Selon l’enquête de l’Institut Guttmacher, les 14 États où l’avortement n’est actuellement pas disponible représentaient 125 780 avortements en 2020. Cela signifie que les femmes se retrouvent avec une alternative pour se rendre dans un autre État, ce qui nécessite du temps et des fonds.
En août, le Washington Post a rapporté que la National Abortion Federation (NAF), l’une des plus grandes organisations de financement de l’avortement du pays, exige désormais que les patientes qui reçoivent leur financement prennent les deux pilules d’avortement médicamenteux dans un État où l’avortement est légal. Le régime en deux parties nécessite de prendre des pilules entre 24 et 48 heures d’intervalle, ce qui signifie un voyage encore plus long en dehors de l’État.
Une étude publiée dans Reproductive Health a interrogé des patientes cherchant à avorter dans quatre établissements de trois États américains de janvier à juin 2019. Un tiers (34 %) des 741 participantes ont indiqué qu’elles envisageraient « certainement » ou « probablement » l’avortement autogéré ( SMA) s’ils “n’ont pas pu se faire soigner dans un établissement de santé”.
“Alors que l’accès à l’avortement devient de plus en plus restreint aux États-Unis, la SMA pourrait devenir plus courante”, ont conclu les auteurs .
Pour améliorer l’accès aux avortements, Google a annoncé en août avoir mis à jour ses fonctionnalités.
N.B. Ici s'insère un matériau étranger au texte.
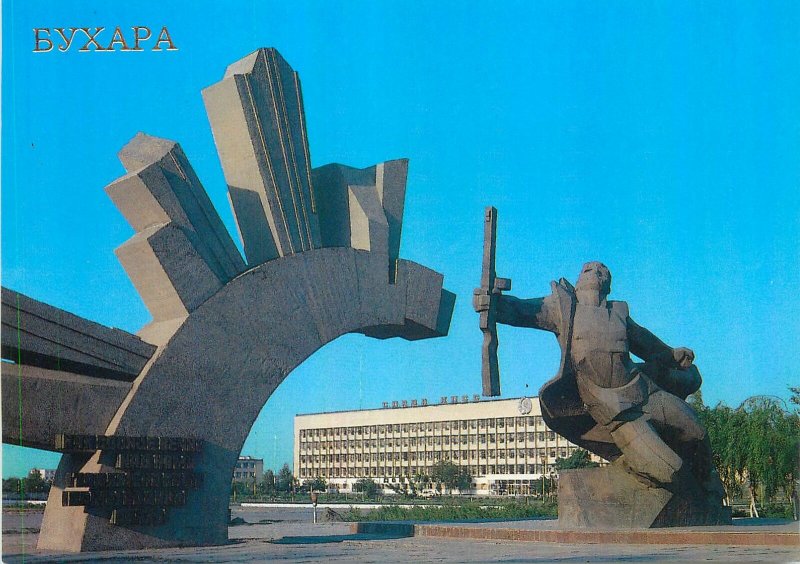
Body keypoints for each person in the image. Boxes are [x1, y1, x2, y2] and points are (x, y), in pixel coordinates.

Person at [474, 261, 724, 500]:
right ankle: (631, 463)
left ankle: (707, 484)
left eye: (602, 270)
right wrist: (492, 303)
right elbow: (521, 310)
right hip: (613, 408)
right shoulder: (563, 308)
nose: (596, 271)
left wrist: (671, 354)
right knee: (668, 470)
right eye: (589, 269)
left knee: (696, 432)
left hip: (645, 391)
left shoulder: (618, 311)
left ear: (608, 285)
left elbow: (647, 344)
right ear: (578, 280)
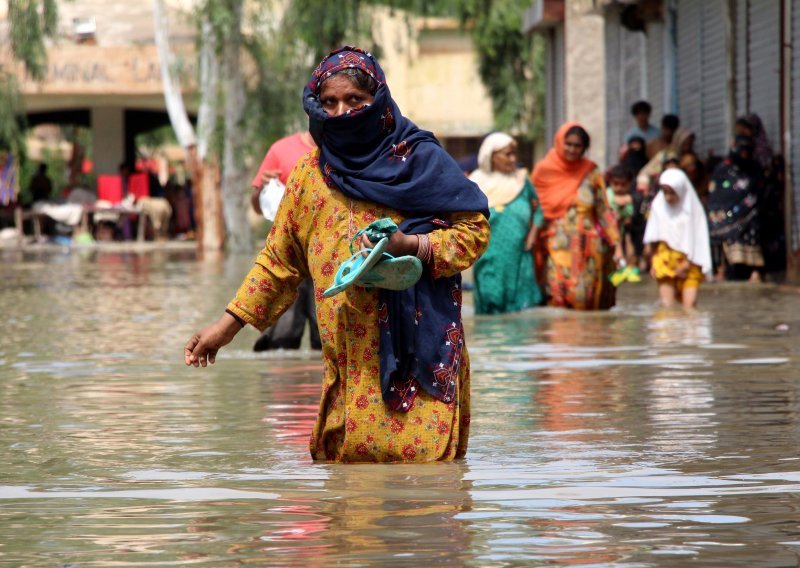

Désormais, pour diffuser des annonces sur une recherche ciblant des mots clés ou des expressions liés à l’avortement, les annonceurs aux États-Unis doivent suivre le processus de certification de l’avortement. Ensuite, sur la base des informations, une divulgation dans la publicité indiquera si les annonceurs proposent réellement des avortements.
Comment la santé des femmes sera-t-elle affectée?
Le déclenchement de l’interdiction de l’avortement a alimenté les inquiétudes quant aux effets possibles sur la santé des femmes. Par exemple, dans un article de perspective , les experts de l’Université de Californie à San Francisco (UCSF) ont prédit que l’interdiction de l’avortement pourrait augmenter le risque de décès des femmes enceintes atteintes d’un cancer.
Les chercheurs ont estimé qu’au moins 1 500 femmes recevraient un diagnostic de cancers associés à la grossesse (PAC) l’année prochaine dans les États qui ont imposé des restrictions sur les avortements. Parmi eux, 135 et 420 femmes feront face à des compromis dans leurs soins contre le cancer et à une perte de vie potentielle.
Pendant ce temps, jeudi, les étudiants de plus de 60 lycées et universités de 30 États organisent des grèves pour défendre leurs droits reproductifs et la liberté d’expression de genre.